Anche in Olanda le scuole sono chiuse e i bambini alle prese con la didattica online. «Hanno dei compiti che gli vengono assegnati la mattina e che devo caricare per le maestre entro la giornata. Lo trovo molto utile. Anche bar, ristoranti e coffe shop sono chiusi da domenica sera. I negozi stanno riducendo gli orari di apertura e quasi tutti fanno dalle 13 alle 18. Alcune cose al supermercato non si trovano da dieci giorni, come il latte a lunga conservazione, le uova o la carta igienica. Purtroppo anche il Keukenhof, il parco di fiori più grande del mondo, che è vicino casa nostra, quest’anno non aprirà. Paura del Coronavirus? Si certo, come tutti credo. L’altra paura naturalmente è che si ammali la famiglia in Italia e tu non possa fare nulla, ma alla fine anche stando a casa avremmo potuto fare poco. Ringraziamo ogni giorno le webcam e le video chiamate».

Stesso discorso per Benedetta e Simone, entrambi reatini, entrambi cittadini londinesi da cinque anni. «Mia moglie – spiega lui - lavora nella finanza per una banca di investimenti, e io nella distribuzione industriale per un’azienda americana. Una buona parte del mio lavoro consiste nel viaggiare per incontrare clienti in Europa ed America, ma ora è tutto fermo. Qui abbiamo avuto il discorso dell’immunità di gregge e poi la retromarcia, le prime comunicazioni dicevano di vivere come sempre, ora qualcosa si è mosso. Forse hanno preso coscienza che non è uno scherzo. I casi accertati sono molti di meno, forse anche perché si fanno meno controlli. Sono invece molto soddisfatto di come si stia gestendo l’emergenza in Italia, noi stiamo facendo progetti qui, ma l’idea di tornare a casa c’è sempre, magari un po' più in là».
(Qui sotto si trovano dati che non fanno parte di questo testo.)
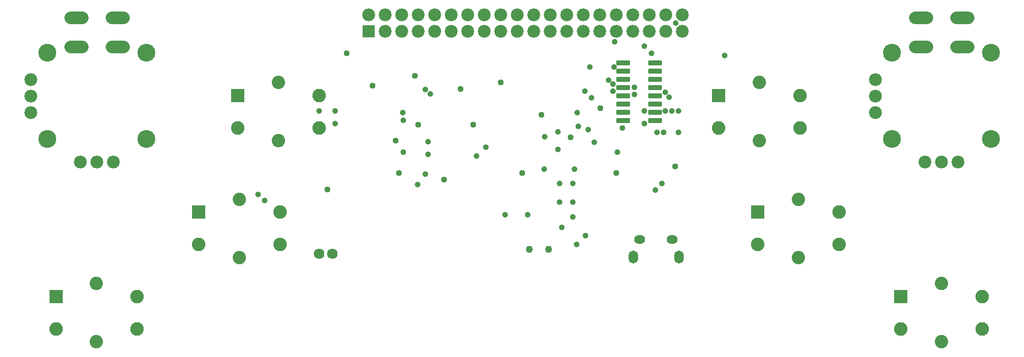
<source format=gbr>
G04 EAGLE Gerber RS-274X export*
G75*
%MOMM*%
%FSLAX34Y34*%
%LPD*%
%INSoldermask Top*%
%IPPOS*%
%AMOC8*
5,1,8,0,0,1.08239X$1,22.5*%
G01*
%ADD10C,1.411200*%
%ADD11C,1.473200*%
%ADD12C,1.103200*%
%ADD13C,2.743200*%
%ADD14C,1.981200*%
%ADD15C,1.981200*%
%ADD16C,0.353406*%
%ADD17R,1.981200X1.981200*%
%ADD18R,2.078200X2.078200*%
%ADD19C,2.078200*%
%ADD20C,2.053200*%
%ADD21C,1.625600*%
%ADD22C,0.959600*%
%ADD23C,0.909600*%


D10*
X1036962Y622474D03*
X1034422Y622474D03*
X1035692Y622474D03*
X987178Y622474D03*
X984638Y622474D03*
X986162Y622474D03*
D11*
X1045852Y598090D03*
X975748Y598090D03*
X1045852Y593010D03*
X1045852Y595296D03*
X975748Y593010D03*
X975748Y595550D03*
D12*
X846000Y607400D03*
X816000Y607400D03*
D13*
X1373500Y910675D03*
X1525900Y910675D03*
X1525900Y777325D03*
X1373500Y777325D03*
D14*
X1475100Y742400D03*
X1449700Y742400D03*
X1424300Y742400D03*
X1348100Y844000D03*
X1348100Y818600D03*
X1348100Y869400D03*
D15*
X1472560Y920200D02*
X1490340Y920200D01*
X1426840Y920200D02*
X1409060Y920200D01*
X1409060Y965200D02*
X1426840Y965200D01*
X1472560Y965200D02*
X1490340Y965200D01*
D16*
X1017999Y808299D02*
X1000501Y808299D01*
X1017999Y808299D02*
X1017999Y803801D01*
X1000501Y803801D01*
X1000501Y808299D01*
X1000501Y807158D02*
X1017999Y807158D01*
X1017999Y820999D02*
X1000501Y820999D01*
X1017999Y820999D02*
X1017999Y816501D01*
X1000501Y816501D01*
X1000501Y820999D01*
X1000501Y819858D02*
X1017999Y819858D01*
X1017999Y833699D02*
X1000501Y833699D01*
X1017999Y833699D02*
X1017999Y829201D01*
X1000501Y829201D01*
X1000501Y833699D01*
X1000501Y832558D02*
X1017999Y832558D01*
X1017999Y846399D02*
X1000501Y846399D01*
X1017999Y846399D02*
X1017999Y841901D01*
X1000501Y841901D01*
X1000501Y846399D01*
X1000501Y845258D02*
X1017999Y845258D01*
X1017999Y859099D02*
X1000501Y859099D01*
X1017999Y859099D02*
X1017999Y854601D01*
X1000501Y854601D01*
X1000501Y859099D01*
X1000501Y857958D02*
X1017999Y857958D01*
X1017999Y871799D02*
X1000501Y871799D01*
X1017999Y871799D02*
X1017999Y867301D01*
X1000501Y867301D01*
X1000501Y871799D01*
X1000501Y870658D02*
X1017999Y870658D01*
X1017999Y884499D02*
X1000501Y884499D01*
X1017999Y884499D02*
X1017999Y880001D01*
X1000501Y880001D01*
X1000501Y884499D01*
X1000501Y883358D02*
X1017999Y883358D01*
X1017999Y897199D02*
X1000501Y897199D01*
X1017999Y897199D02*
X1017999Y892701D01*
X1000501Y892701D01*
X1000501Y897199D01*
X1000501Y896058D02*
X1017999Y896058D01*
X968899Y897199D02*
X951401Y897199D01*
X968899Y897199D02*
X968899Y892701D01*
X951401Y892701D01*
X951401Y897199D01*
X951401Y896058D02*
X968899Y896058D01*
X968899Y884499D02*
X951401Y884499D01*
X968899Y884499D02*
X968899Y880001D01*
X951401Y880001D01*
X951401Y884499D01*
X951401Y883358D02*
X968899Y883358D01*
X968899Y871799D02*
X951401Y871799D01*
X968899Y871799D02*
X968899Y867301D01*
X951401Y867301D01*
X951401Y871799D01*
X951401Y870658D02*
X968899Y870658D01*
X968899Y859099D02*
X951401Y859099D01*
X968899Y859099D02*
X968899Y854601D01*
X951401Y854601D01*
X951401Y859099D01*
X951401Y857958D02*
X968899Y857958D01*
X968899Y846399D02*
X951401Y846399D01*
X968899Y846399D02*
X968899Y841901D01*
X951401Y841901D01*
X951401Y846399D01*
X951401Y845258D02*
X968899Y845258D01*
X968899Y833699D02*
X951401Y833699D01*
X968899Y833699D02*
X968899Y829201D01*
X951401Y829201D01*
X951401Y833699D01*
X951401Y832558D02*
X968899Y832558D01*
X968899Y820999D02*
X951401Y820999D01*
X968899Y820999D02*
X968899Y816501D01*
X951401Y816501D01*
X951401Y820999D01*
X951401Y819858D02*
X968899Y819858D01*
X968899Y808299D02*
X951401Y808299D01*
X968899Y808299D02*
X968899Y803801D01*
X951401Y803801D01*
X951401Y808299D01*
X951401Y807158D02*
X968899Y807158D01*
D13*
X74300Y910675D03*
X226700Y910675D03*
X226700Y777325D03*
X74300Y777325D03*
D14*
X175900Y742400D03*
X150500Y742400D03*
X125100Y742400D03*
X48900Y844000D03*
X48900Y818600D03*
X48900Y869400D03*
D15*
X173360Y920200D02*
X191140Y920200D01*
X127640Y920200D02*
X109860Y920200D01*
X109860Y965200D02*
X127640Y965200D01*
X173360Y965200D02*
X191140Y965200D01*
D17*
X568600Y944000D03*
D14*
X568600Y969400D03*
X594000Y944000D03*
X594000Y969400D03*
X619400Y944000D03*
X619400Y969400D03*
X644800Y944000D03*
X644800Y969400D03*
X670200Y944000D03*
X670200Y969400D03*
X695600Y944000D03*
X695600Y969400D03*
X721000Y944000D03*
X721000Y969400D03*
X746400Y944000D03*
X746400Y969400D03*
X771800Y944000D03*
X771800Y969400D03*
X797200Y944000D03*
X797200Y969400D03*
X822600Y944000D03*
X822600Y969400D03*
X848000Y944000D03*
X848000Y969400D03*
X873400Y944000D03*
X873400Y969400D03*
X898800Y944000D03*
X898800Y969400D03*
X924200Y944000D03*
X924200Y969400D03*
X949600Y944000D03*
X949600Y969400D03*
X975000Y944000D03*
X975000Y969400D03*
X1000400Y944000D03*
X1000400Y969400D03*
X1025800Y944000D03*
X1025800Y969400D03*
X1051200Y944000D03*
X1051200Y969400D03*
D18*
X87500Y535000D03*
D19*
X87500Y485000D03*
X212500Y535000D03*
X212500Y485000D03*
D20*
X150000Y555000D03*
X150000Y465000D03*
D18*
X1107500Y845000D03*
D19*
X1107500Y795000D03*
X1232500Y845000D03*
X1232500Y795000D03*
D20*
X1170000Y865000D03*
X1170000Y775000D03*
D18*
X1167500Y665000D03*
D19*
X1167500Y615000D03*
X1292500Y665000D03*
X1292500Y615000D03*
D20*
X1230000Y685000D03*
X1230000Y595000D03*
D18*
X1387500Y535000D03*
D19*
X1387500Y485000D03*
X1512500Y535000D03*
X1512500Y485000D03*
D20*
X1450000Y555000D03*
X1450000Y465000D03*
D18*
X307500Y665000D03*
D19*
X307500Y615000D03*
X432500Y665000D03*
X432500Y615000D03*
D20*
X370000Y685000D03*
X370000Y595000D03*
D18*
X367500Y845000D03*
D19*
X367500Y795000D03*
X492500Y845000D03*
X492500Y795000D03*
D20*
X430000Y865000D03*
X430000Y775000D03*
D21*
X512500Y600800D03*
X492500Y600800D03*
D22*
X640000Y875000D03*
X771832Y865000D03*
X805000Y725000D03*
X879468Y780000D03*
X685000Y715000D03*
X615000Y725000D03*
X1040000Y735000D03*
X950000Y725000D03*
X730000Y800000D03*
X575000Y860000D03*
X505000Y700000D03*
X925000Y825000D03*
X835000Y815000D03*
X710000Y855000D03*
X535000Y910000D03*
X610000Y775000D03*
X645000Y800000D03*
D23*
X958750Y795000D03*
X977500Y857500D03*
X911250Y841250D03*
X901250Y851250D03*
X663750Y847500D03*
X622500Y806250D03*
X902500Y628750D03*
X888750Y615000D03*
X1116250Y906250D03*
X977500Y846250D03*
X891250Y797500D03*
X778750Y661250D03*
X408750Y682500D03*
X398750Y692500D03*
X1031250Y842500D03*
X1025000Y850000D03*
X882500Y708750D03*
X813750Y661250D03*
X992500Y921250D03*
X1003750Y910000D03*
X1025000Y821250D03*
X1012500Y787500D03*
X916250Y772500D03*
X906250Y792500D03*
X517500Y801250D03*
X517500Y821250D03*
X1022500Y787500D03*
X1035000Y821250D03*
X492500Y821250D03*
X882500Y657500D03*
X866250Y641250D03*
X660000Y773750D03*
X660000Y753750D03*
X622500Y757500D03*
X656250Y723750D03*
X643750Y707500D03*
X748750Y765000D03*
X735000Y751250D03*
X1010000Y698750D03*
X1020000Y708750D03*
X951250Y757500D03*
X890000Y818750D03*
X860000Y761250D03*
X840000Y781250D03*
X621250Y818750D03*
X656250Y853750D03*
X945000Y851250D03*
X937500Y868750D03*
X945000Y862500D03*
X946250Y888750D03*
X862500Y708750D03*
X885000Y731250D03*
X992500Y821250D03*
X992500Y801250D03*
X862500Y680000D03*
X882500Y680000D03*
X1045000Y821250D03*
X1045000Y787500D03*
X838750Y731250D03*
X860000Y788750D03*
X908750Y888750D03*
X947500Y927500D03*
X1041250Y956250D03*
M02*

</source>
 Francesco, 30 anni, lavora da giugno come grafico pubblicitario in Inghilterra, in una cittadina balneare a due ore da Londra. «È una piccola città come Rieti, non c’è il grande traffico di persone che può esserci nella capitale – commenta - Qui abbiamo avuto due casi di Coronavirus due settimane fa e tutto il mio ufficio sta lavorando da casa. Si cerca di non entrare nel panico, per quanto mi riguarda seguo le notizie dall’Italia e mi tengo ogni giorno in contatto con i miei familiari. Tutte le attività sono aperte, i pub, le palestre, i negozi non hanno regolamentazioni. Non c’è ancora un allarme nazionale».

Francesco ha un fratello gemello, Alessandro. Anche lui vive in Inghilterra, a una sessantina di chilometri da Londra. «Lavoro sugli aerei, sono un cabin crew. Di tornare in Italia non se ne parla. Al momento non sono preoccupato, l’unica cosa è che tra un po' ce ne staremo a casa perché i voli saranno sospesi. Da voi la situazione è anche peggio e poi qui ho tutto».

Tutto, tranne la mamma che è sempre la mamma e che da Rieti si dice preoccupata: «Spero che usino tutte le cautele necessarie, perché il governo inglese non li tutela per niente».